The thing is, if one has a decent psychiatrist, or even a General Practitioner, TLE can be ruled out fairly simply.

A friend of mine (her hubby actually) has everything from "absense" seizures to grand mal that came on when he was forty.

The thing with his TLE is, you'll be in the middle of a conversation with him and suddenly he sort of stares off into space. He might make some movements with his jaw, or smack his lips. There are some involuntary movements.

He comes out of it as though nothing has happened.

This of course varies with each individual, but I'd guess that 98% here on the board do not have TLE. It is something to rule out with a neurologist, but it has many more symptoms than the perceptual distortions noted.

This guy crashed the car once when he "checked out" for about 2 minutes. Fortunately he works on a farm and it doesn't matter if he drives a tractor into a cow, LOL. Nearly did that as well. His wife is worried about him endlessly, but there's not much they can do. He changes meds every so often. They can't find a cause.
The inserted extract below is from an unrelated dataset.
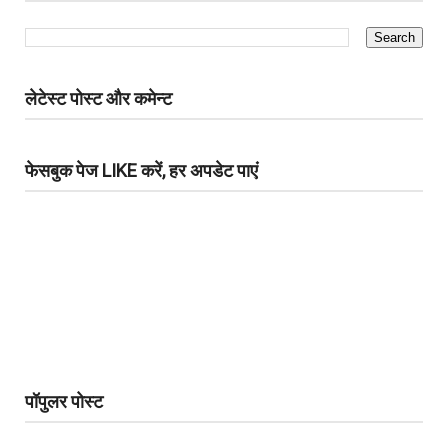
लेटेस्ट पोस्ट और कमेन्ट
फेसबुक पेज LIKE करें, हर अपडेट पाएं
पॉपुलर पोस्ट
TLE and mental illness have been confused, both ways, i.e. someone with TLE can be misdiagnosed with a mental illness.

Plug in "Fits, Faints, and Funny Turns" into Google. You'll see the overlap.

But most of us here are suffering strictly from DP/DR not TLE.

For peace of mind, you can always go to a neurologist and be observed among other things.

I'll see if there's a link. Andy used to have it on the old board.

But, yes, those with TLE HAVE DP/DR symptoms. But that doesn't mean that having the symptoms means you have TLE.